Pre-draft measurables
| Height | Weight | Arm length | Hand span | Wingspan | 40-yard dash | 10-yard split | 20-yard split |
| 5 ft 11+3⁄4 in (1.82 m) | 192 lb (87 kg) | 31+3⁄8 in (0.80 m) | 9+1⁄2 in (0.24 m) | 6 ft 3+3⁄8 in (1.91 m) | 4.53 s | 1.51 s | 2.60 s |
All values from NFL Combine

===New England Patriots===
Following the conclusion of the 2023 NFL draft, the New England Patriots signed Cunningham as an undrafted free agent. He was waived on August 29, and re-signed to the practice squad. On October 14, 2023, the Patriots promoted Cunningham to the active roster on a three-year contract. He was then released on October 24 and signed back to the practice squad the following day.

===Baltimore Ravens===
The Baltimore Ravens signed Cunningham off the Patriots' practice squad on December 12, 2023. The signing reunited him with his former Louisville teammate Lamar Jackson.

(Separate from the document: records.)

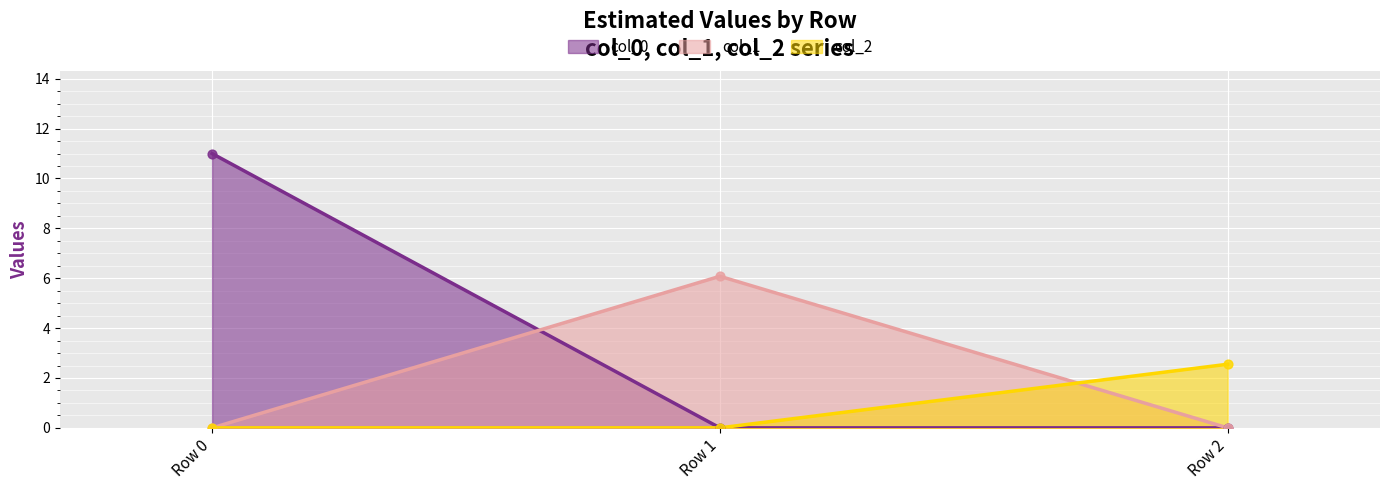

At which category is the sum across all series the highest?

Row 0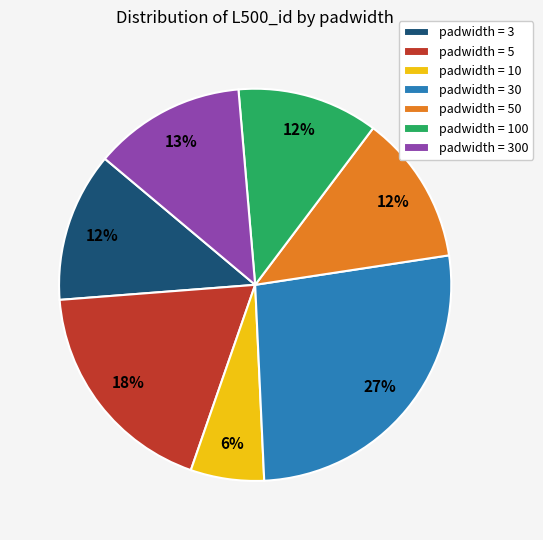

Combined, do padwidth = 100 and padwidth = 30 account for over 50%?

No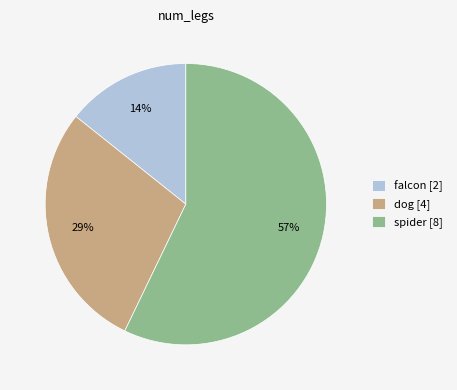

Which category accounts for the majority?

spider [8]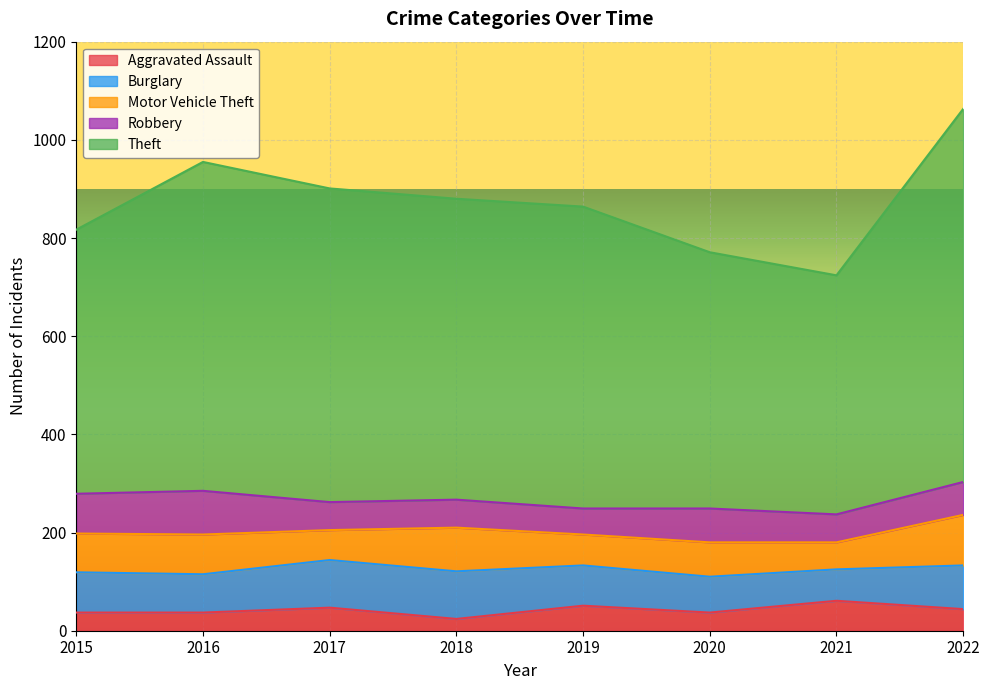

Rank the series by their maximum value, from lowest to highest.

Aggravated Assault, Robbery, Burglary, Motor Vehicle Theft, Theft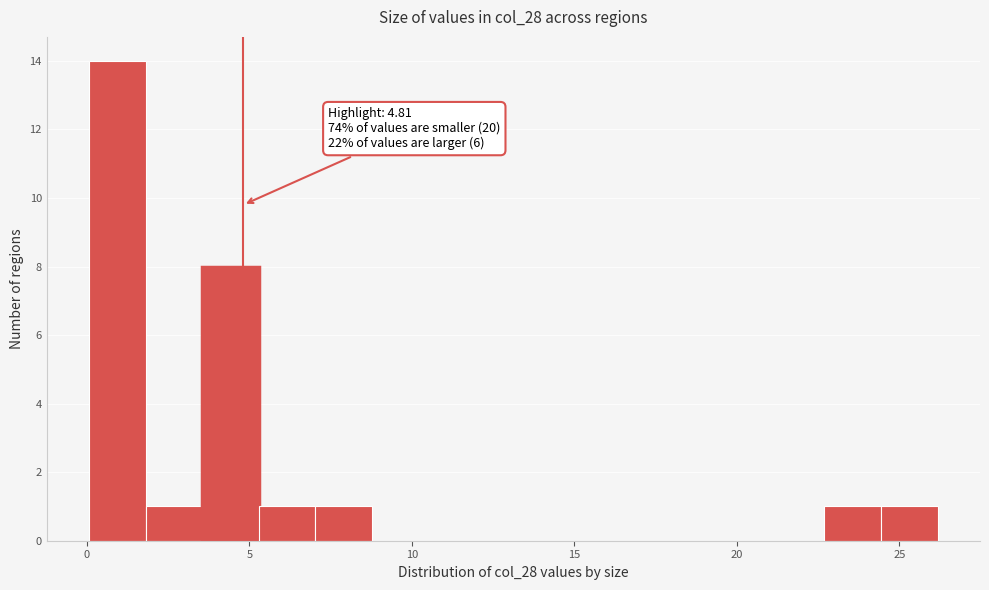

Around what value on the x-axis is the tallest bar? Give the approximate position of its centre, as read against the axis.

1.0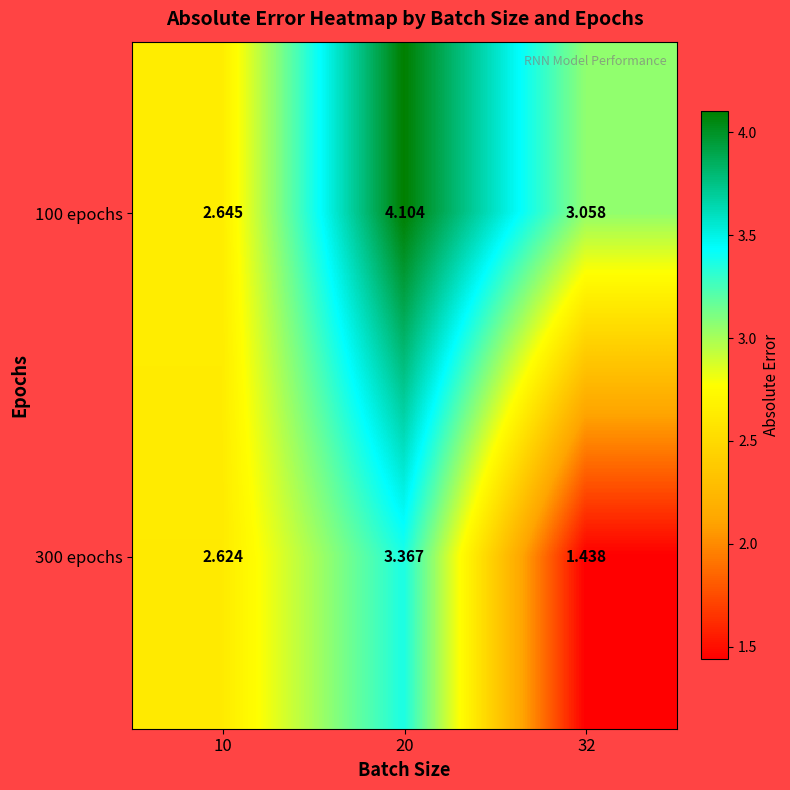

Count the number of categories in the chart.

3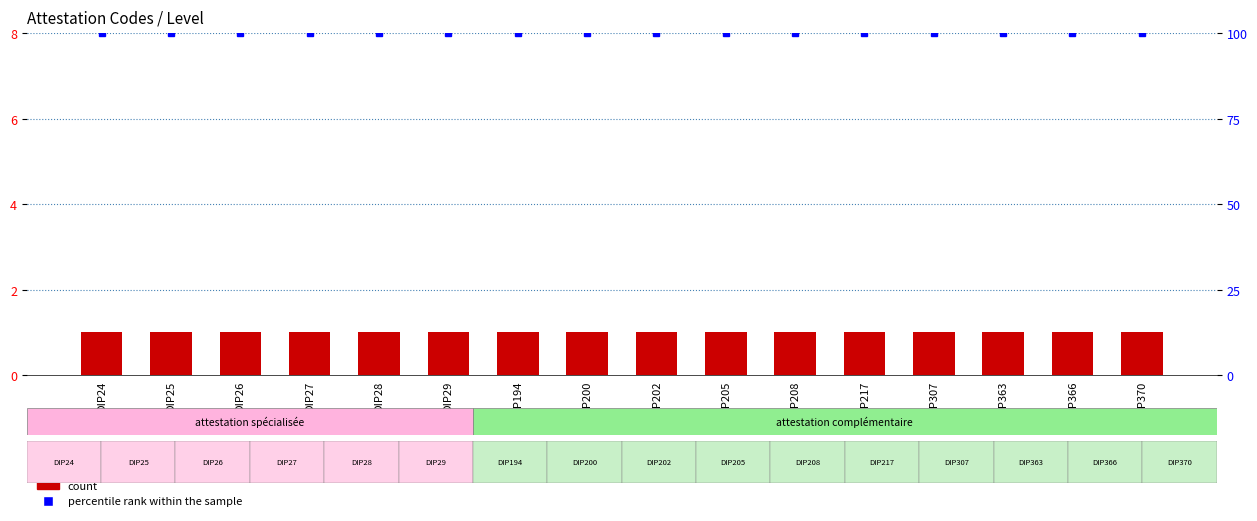

What is the value of the count bar at the 6th from the left?

1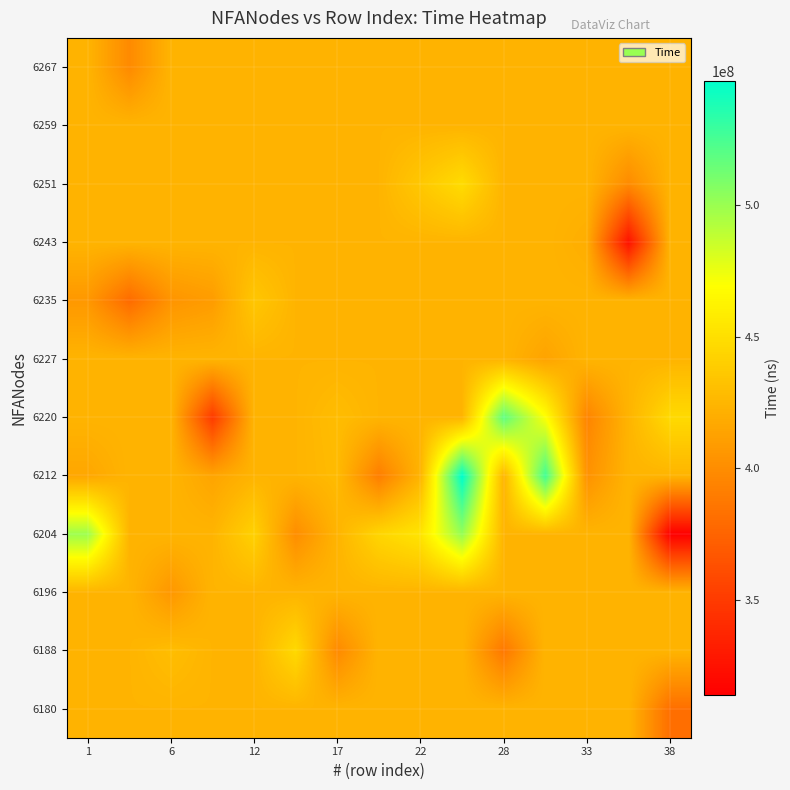

List the series in order of their peak value, lowest first.

6180, 6196, 6227, 6243, 6259, 6267, 6235, 6188, 6251, 6204, 6220, 6212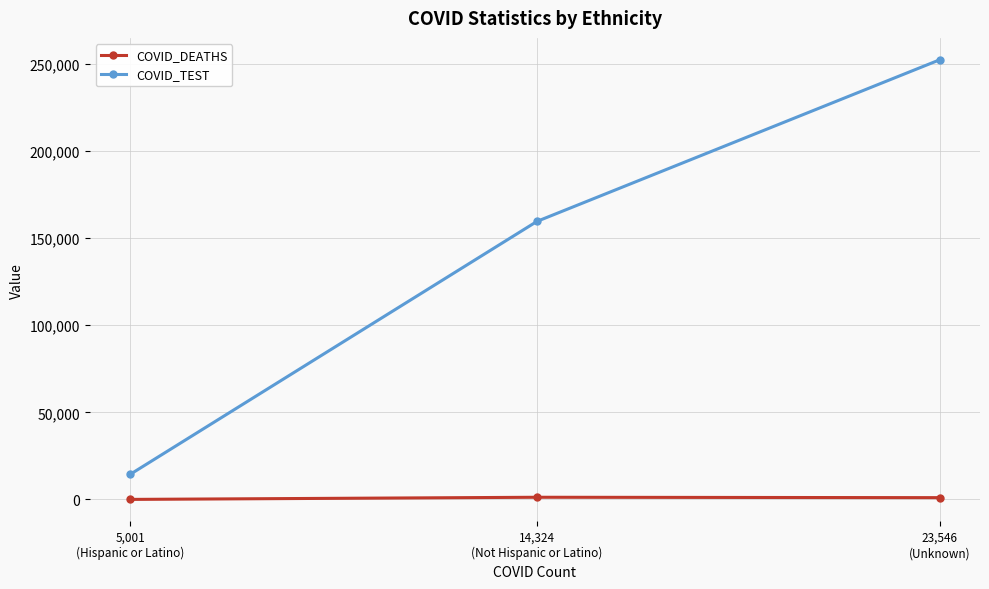

What value does the COVID_TEST series have at 23,546
(Unknown)?

252334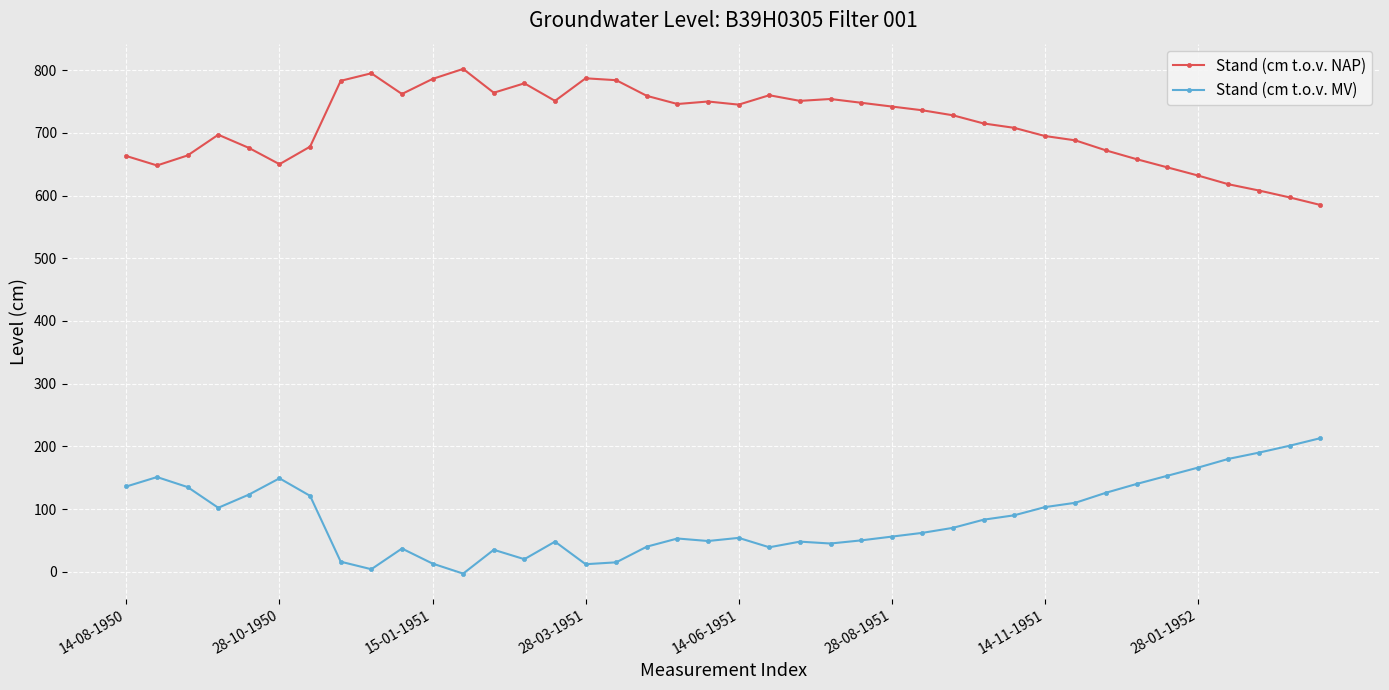

How many lines are shown in the chart?

2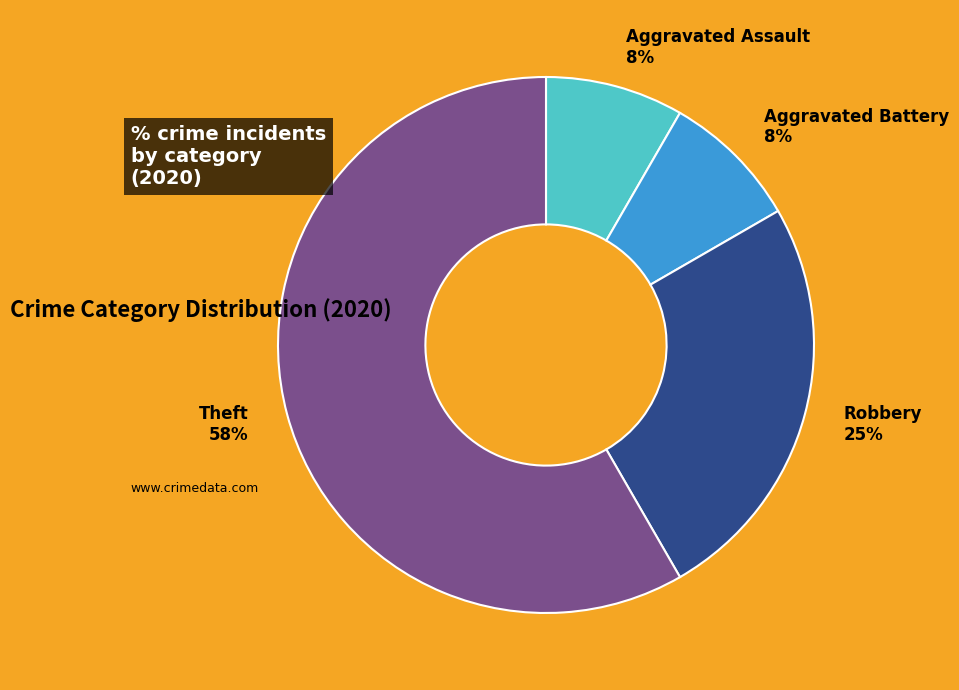

How many segments does this pie chart have?

4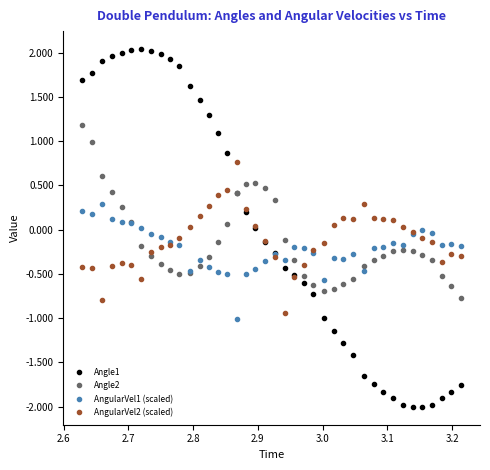

Rank the series by their maximum value, from highest to lowest.

Angle1, Angle2, AngularVel2 (scaled), AngularVel1 (scaled)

During the team's 2024 organized team activities, he transitioned from quarterback to wide receiver. He was released during cuts on August 27, 2024, and signed onto the practice squad the next day.

Cunningham signed a reserve/future contract with the Ravens on January 21, 2025. He was waived by the Ravens at the end of pre-season.

===Detroit Lions===
On September 16, 2025, Cunninghman was signed to the practice squad of the Detroit Lions. He signed a reserve/future contract with Detroit on January 5, 2026.

On August 30, 2026, Cunningham was waived by the Lions as part of final roster cuts.

==NFL career statistics==

Year: Team; Games; Passing; Rushing; Sacked; Fumbles
GP: GS; Record; Cmp; Att; Pct; Yds; Y/A; Lng; TD; Int; Rtg; Att; Yds; Y/A; Lng; TD; Sck; Yds; Fum; Lost
2023: NE; 1; 0; —; 0; 0; 0.0; 0; 0.0; 0; 0; 0; 0.0; 0; 0; 0.0; 0; 0; 1; 5; 0; 0
BAL: 1; 0; —; 0; 0; 0.0; 0; 0.0; 0; 0; 0; 0.0; 0; 0; 0.0; 0; 0; 0; 0; 0; 0
2025: DET; 1; 0; —; 0; 0; 0.0; 0; 0.0; 0; 0; 0; 0.0; 1; 1; 1.0; 1; 0; 0; 0; 0; 0
Career: 3; 0; —; 0; 0; 0.0; 0; 0.0; 0; 0; 0; 0.0; 1; 1; 1.0; 1; 0; 1; 5; 0; 0

==Personal life==
Cunningham originally went by his middle name, Malik, before changing to his true first name, Micale, midway through the 2019 season. He again went by Malik in 2020.